新型コロナウイルスについて考えたのですが、スプートニクVの有効性には疑問符が付きますが、ワクチンを接種しないということもリスクが高いと思います。去年の春の時点では、私の知人で感染した人は0人でした。それが、現時点では12人になりました。ソビエト時代に建てられた展示場内に間に合わせで作った救急病院に1週間入院した知人もいました。昨年の秋以降、モスクワでは5,000~6,000人の新規感染者が連日出ました。私は、アガサ・クリスティの小説「そして誰もいなくなった」の登場人物のように、恐怖を感じていました。いよいよ次に死ぬのは私なのではないかと感じていました。私は、スプートニクVを自宅の近所の医院で接種することに決めました。何故そうしたかというと、ここでワクチン接種の機会を逃してしまうと、早々に接種できる目途が立たない状況だったからです。
それで、年末に、午後でしたが、私は雪の中を歩いて、スプートニクVを接種しに病院まで行きました。その病院は、ミハイル・ブルガーコフの小説「巨匠とマルガリータ」の冒頭で悪魔が現れるパトリアーチ池の角を曲がった静かな脇道に面して建っていました。受付の若い男が私の接種申込書のチェックをして、内線電話をかけて直ぐに接種可能であることを確認してくれました。医師の問診を受けた後、接種してもらいました。あっという間に終わり、ほとんど痛みもありませんでした。受付に戻ると、接種証明書を手渡されました。

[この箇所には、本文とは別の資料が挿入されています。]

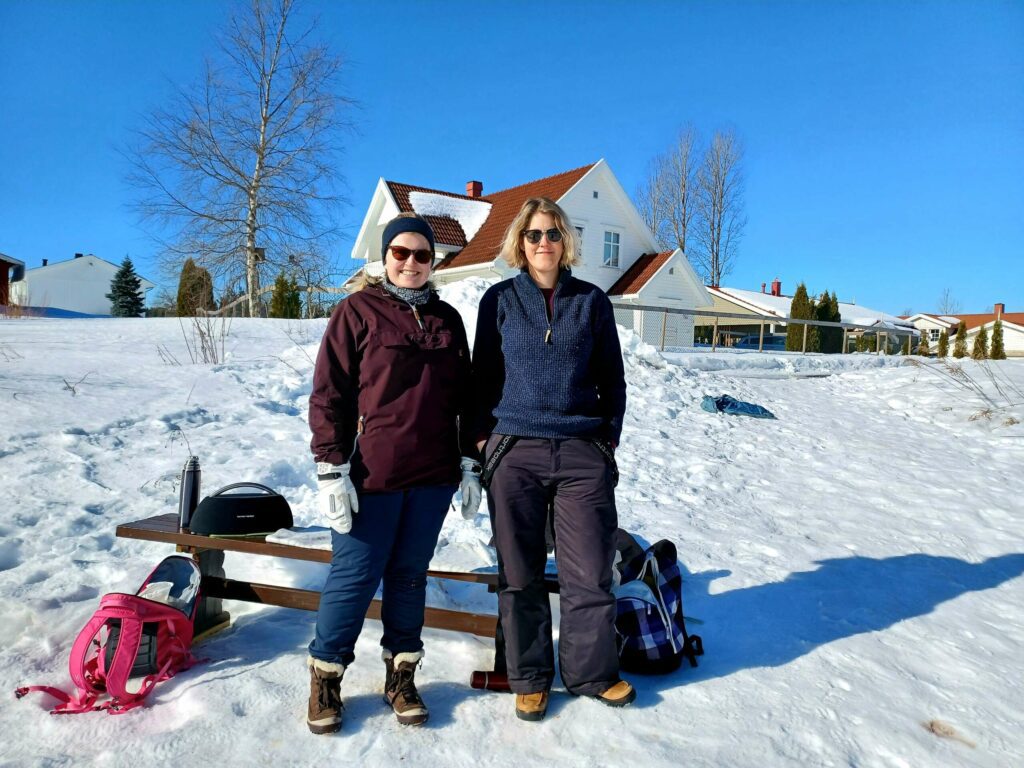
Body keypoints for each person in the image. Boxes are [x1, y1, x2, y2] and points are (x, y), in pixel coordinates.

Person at [306, 213, 482, 734]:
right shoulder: (355, 312)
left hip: (432, 475)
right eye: (400, 253)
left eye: (421, 255)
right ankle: (326, 678)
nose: (410, 263)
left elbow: (466, 400)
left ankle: (401, 677)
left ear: (434, 262)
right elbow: (329, 395)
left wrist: (471, 463)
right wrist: (331, 468)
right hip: (370, 475)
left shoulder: (449, 320)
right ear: (384, 258)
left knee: (408, 578)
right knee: (354, 577)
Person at [473, 197, 633, 721]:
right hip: (515, 450)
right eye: (535, 235)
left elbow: (612, 379)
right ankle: (530, 676)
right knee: (519, 574)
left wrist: (605, 440)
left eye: (554, 234)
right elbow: (481, 381)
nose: (544, 243)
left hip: (581, 450)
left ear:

その晩、少し腕が痛くなりましたが、熱や悪寒はありませんでした。気分が悪くなることもありませんでした。3週間後に2回目の接種を受けましたが、やはり全く問題ありませんでした。1月下旬にCOVID-19の抗体検査を受けました。結果は、発病を防ぐに十分なレベルの抗体量が出来ていました。これで、私が感染する可能性は低くなりました。ワクチンを接種する前に、チュマコフに言われたことを思い出しました。彼は言っていました、「どうやら、ロシアはワクチン承認を急ぐあまり、手抜きをしたようです。でも、そのこととスプートニクVの有効性とは何の関係もありません。今のところ、有効性では他のワクチンと遜色ないのです。後々、スプートニクVが優れたワクチンであることが証明されたら、その時には誰も手抜きがあったことなど覚えていないでしょう。」と。